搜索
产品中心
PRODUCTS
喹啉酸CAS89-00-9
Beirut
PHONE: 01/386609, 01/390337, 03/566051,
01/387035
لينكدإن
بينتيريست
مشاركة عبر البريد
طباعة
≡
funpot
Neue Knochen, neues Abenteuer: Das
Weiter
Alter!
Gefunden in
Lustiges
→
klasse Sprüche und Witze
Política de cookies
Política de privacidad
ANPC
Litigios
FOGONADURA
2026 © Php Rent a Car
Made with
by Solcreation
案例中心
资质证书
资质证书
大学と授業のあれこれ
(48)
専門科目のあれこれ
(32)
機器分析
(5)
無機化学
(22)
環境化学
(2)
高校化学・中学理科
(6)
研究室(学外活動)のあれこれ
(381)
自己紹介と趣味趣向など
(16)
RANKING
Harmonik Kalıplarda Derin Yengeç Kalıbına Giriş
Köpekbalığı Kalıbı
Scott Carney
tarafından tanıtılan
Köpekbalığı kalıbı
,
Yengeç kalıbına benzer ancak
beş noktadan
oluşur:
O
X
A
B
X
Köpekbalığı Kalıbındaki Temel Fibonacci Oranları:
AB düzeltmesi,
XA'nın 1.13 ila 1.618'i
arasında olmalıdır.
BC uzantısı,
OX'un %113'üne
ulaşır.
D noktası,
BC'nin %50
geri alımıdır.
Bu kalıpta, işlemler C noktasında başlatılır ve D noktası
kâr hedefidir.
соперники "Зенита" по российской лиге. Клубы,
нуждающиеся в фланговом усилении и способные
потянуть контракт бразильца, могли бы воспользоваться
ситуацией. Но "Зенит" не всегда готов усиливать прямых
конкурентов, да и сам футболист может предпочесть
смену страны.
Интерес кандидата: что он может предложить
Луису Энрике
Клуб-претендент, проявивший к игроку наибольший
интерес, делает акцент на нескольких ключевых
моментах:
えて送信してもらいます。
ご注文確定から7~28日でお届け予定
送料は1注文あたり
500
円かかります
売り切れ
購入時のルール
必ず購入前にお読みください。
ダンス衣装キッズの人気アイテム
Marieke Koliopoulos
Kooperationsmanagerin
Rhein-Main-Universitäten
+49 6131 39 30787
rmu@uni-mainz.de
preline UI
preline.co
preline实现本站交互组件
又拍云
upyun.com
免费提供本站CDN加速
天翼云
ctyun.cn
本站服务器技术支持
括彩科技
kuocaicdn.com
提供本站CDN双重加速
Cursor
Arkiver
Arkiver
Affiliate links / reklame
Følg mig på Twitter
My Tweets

▶ _Exercise aim_: Look above for lines with the word "Yengeç" and copy them all.

▶ _The completed task_:
Harmonik Kalıplarda Derin Yengeç Kalıbına Giriş
Yengeç kalıbına benzer ancak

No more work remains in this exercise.